Early in his career, Mr. LaSalle received national and international attention for his artistic documentation of the M.B.T.A. Orange Line Southwest Corridor subway system project in Boston. He was awarded an artist's residency at the Foundation Karolyi in Vence, France, which subsequently earned him a residency at Cite Internationale des Artes in Paris. Mr. LaSalle’s work is included in Black Photographers: 1945-1985, published by the Schomburg Center for Research in Black Culture. His photographs can also be found in the collection of many art museums including the Museum of Fine Arts Boston, the DeCordova Museum, and the Bibliotheque Nationale in Paris.
In conjunction with his artistic career, Mr. LaSalle has been a committed and dedicated educator who lectures frequently at art institutions here and abroad. For three decades, he taught in the photography department at Cambridge Rindge and Latin School in Cambridge, Massachusetts. As an art educator, he was the recipient of an ART grant from The Philanthropic Initiative for a photographic project in South Africa and was the 2009 winner of the Excellence in Teaching National Award by CENTER in Santa Fe.
In the past few years, he began to focus on the considerable lack of representation of Black visual artists in the permanent collections of art museums. He founded a grassroots organization to address the lack of representation of Black and Brown artists in the permanent collections of our art museums. The mission of “WHERE ARE ALL THE BLACK PEOPLE AT” is to work directly with Museum Directors and Curators to help change the process and balance of acquisitions to more fairly represent our diverse world.

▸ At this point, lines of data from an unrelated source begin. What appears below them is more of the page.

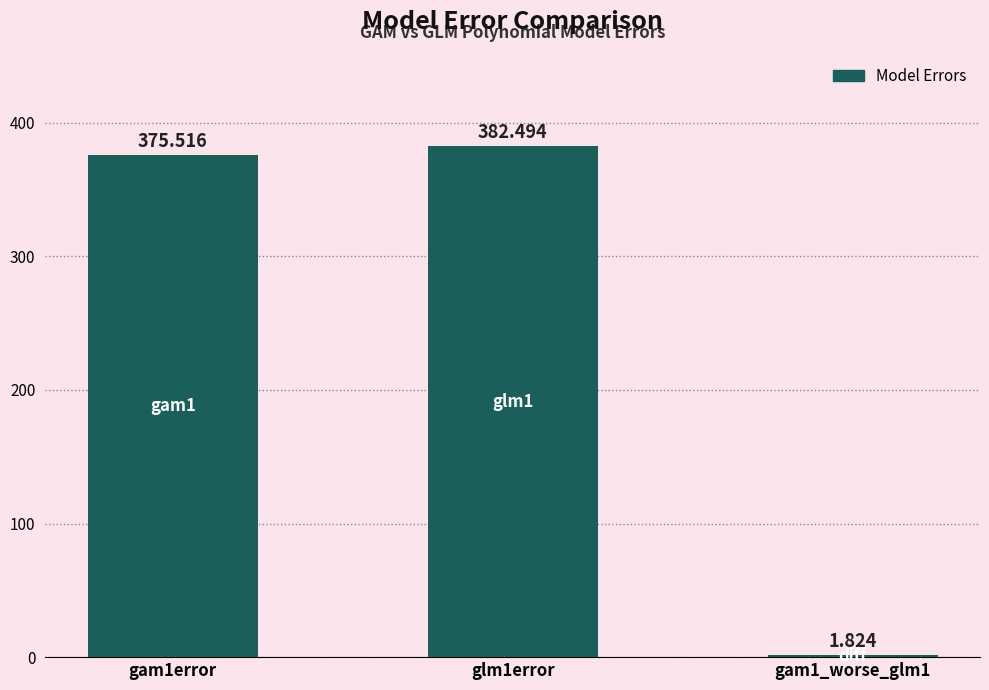

How many distinct data groups are displayed?

1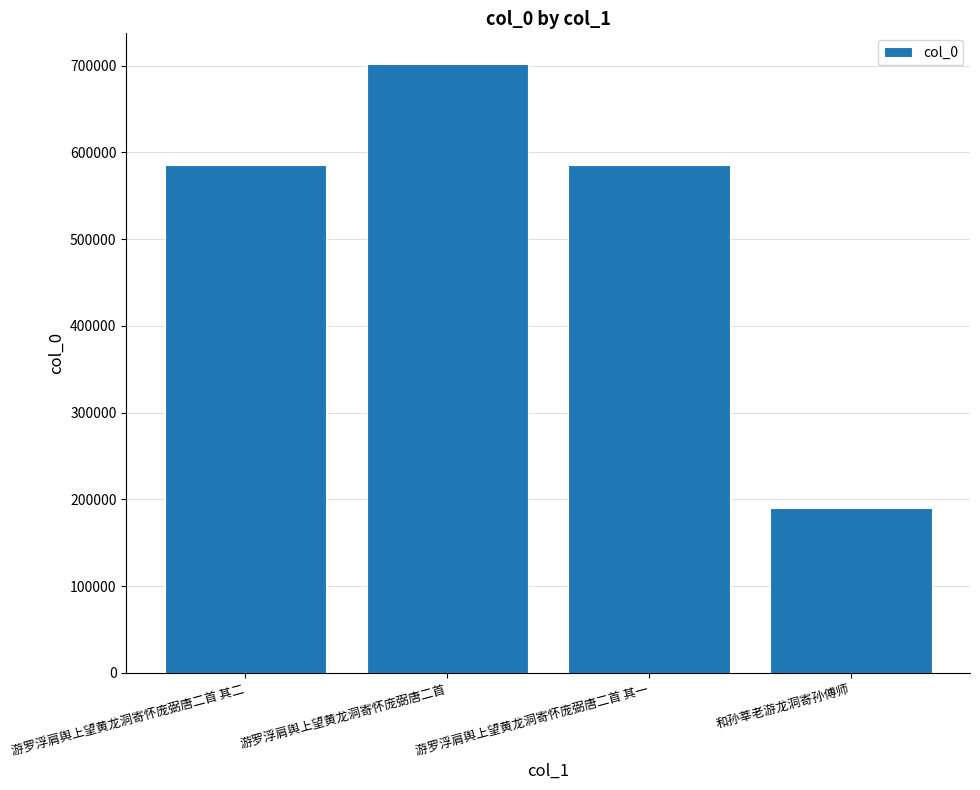

What is the difference between the second highest and minimum values?

395670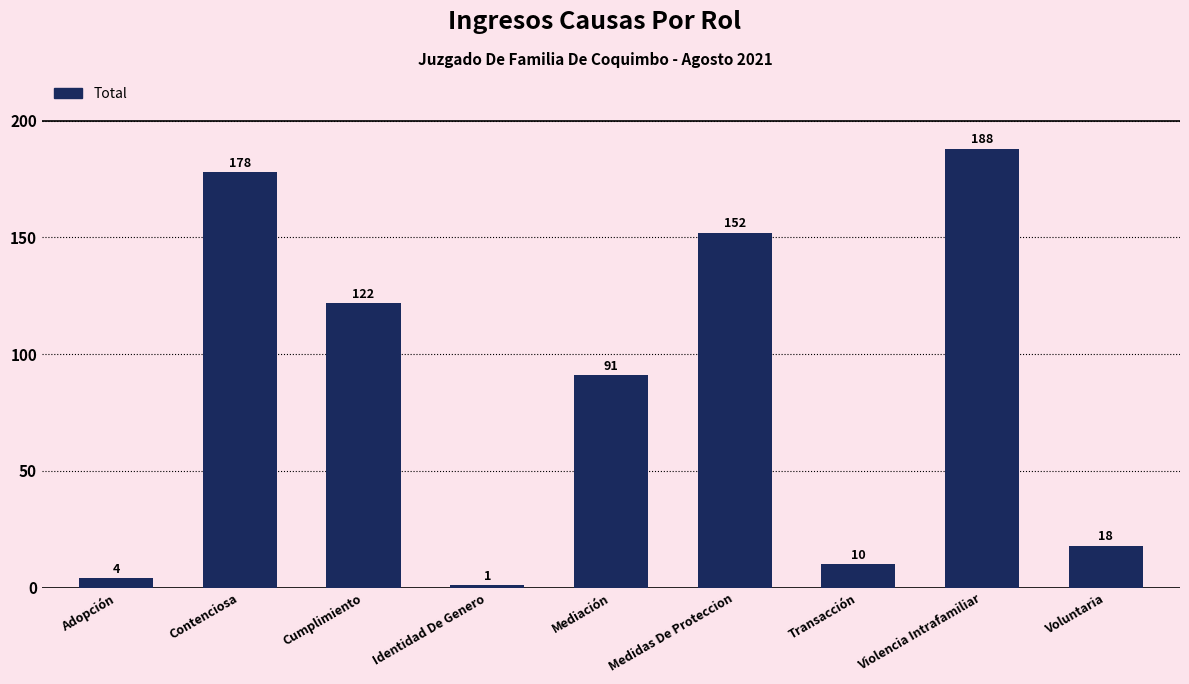

Count the number of categories in the chart.

9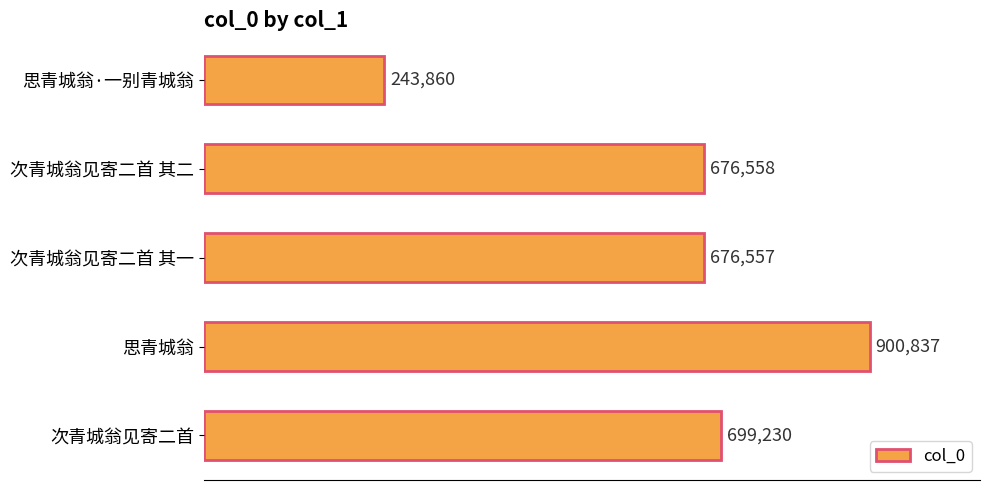

List the labels in order of value, smallest first.

思青城翁·一别青城翁, 次青城翁见寄二首 其一, 次青城翁见寄二首 其二, 次青城翁见寄二首, 思青城翁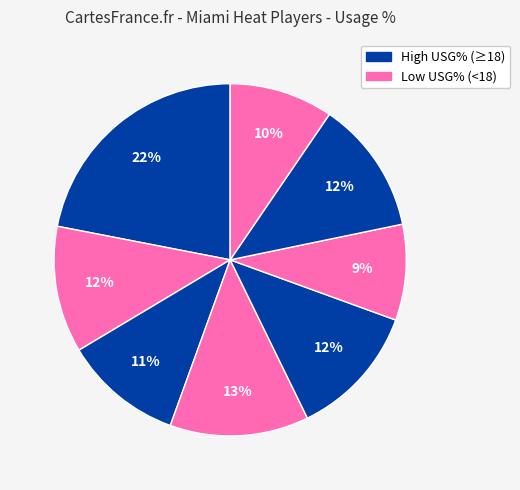

Count the number of slices in the pie.

8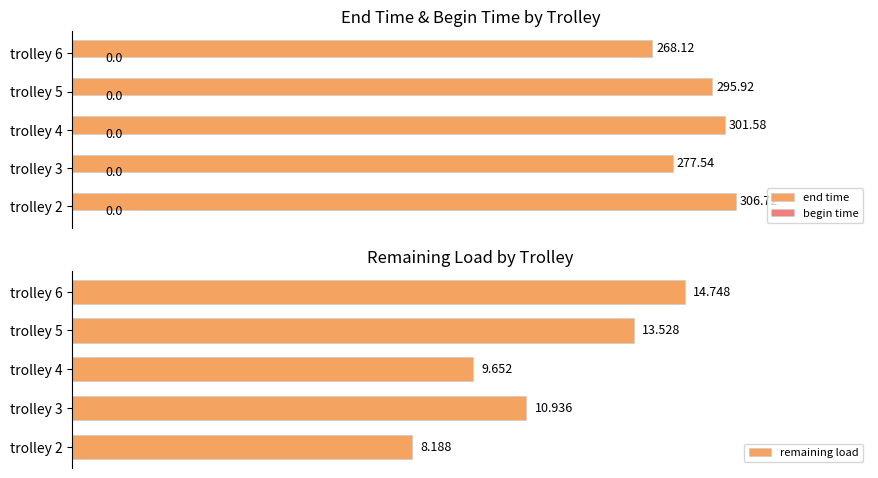

What is the difference between the maximum and second lowest values in the end time series?

29.2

Partnering with the Fitchburg Art Museum, WAATBPA created a residency and collaboration with emerging artists in a generative mentor-mentee relationship that resulted in a multi-disciplinary exhibition in 2023, Dialogues, Diasporas, and Detours Through Africa.
Archy is currently on the Board of Advisors for the Rose Art Museum at Brandeis University and on the Board of Advisors at the Peabody Essex Museum in Salem, MA.